Este minúsculo micrófono funciona mediante la incorporación de una sola molécula de una sustancia llamada dibenzotiofeno (DBT) a un
pequeño cristal de hidrocarburo llamado antraceno. Cuando se expone el cristal a ondas sonoras, la molécula DBT es afectada por las vibraciones, y vibra en respuesta.

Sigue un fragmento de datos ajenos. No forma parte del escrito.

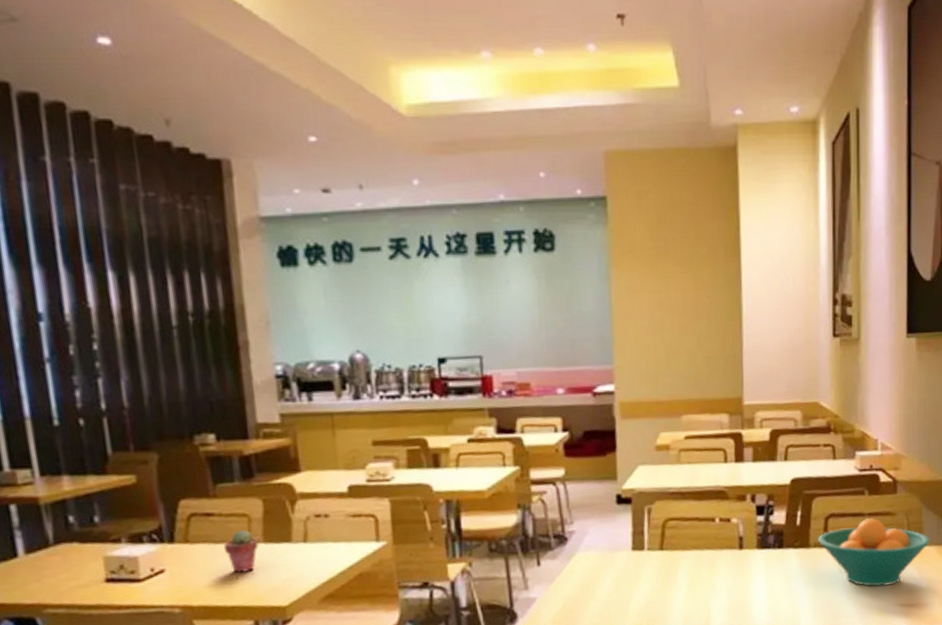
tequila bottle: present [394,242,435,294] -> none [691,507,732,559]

"Este movimiento cambia la interacción entre las nubes electrónicas de DBT y antraceno, que al final resultan en un ligero cambio en la fluorescencia de DBT", explica Sarah Zhang. "Mediante el seguimiento de la fluorescencia de una sola molécula de DBT, los científicos pudieron rastrear la frecuencia del sonido ".
El movimiento cambia la interacción entre las nubes d electrones de DBT y antraceno, lo cual resulta en un ligero cambio en la fluorescencia de DBT. Al rastrear la fluorescencia de una sola molécula de DBT, los científicos pudieron observar la frecuencia del sonido.
Por ahora el diminuto micrófono solo funciona en una ambiente especifico, la temperatura que lo rodea debe de ser baja porque las temperaturas cálidas también afectan a la molécula. Pero los investigadores ahora trabajan en volverla más flexible.
Los científicos esperan que la tecnología pueda ser utilizada en laboratorios de física para detectar movimientos a una nanoescala, en sistemas tanto químicos como biológicos.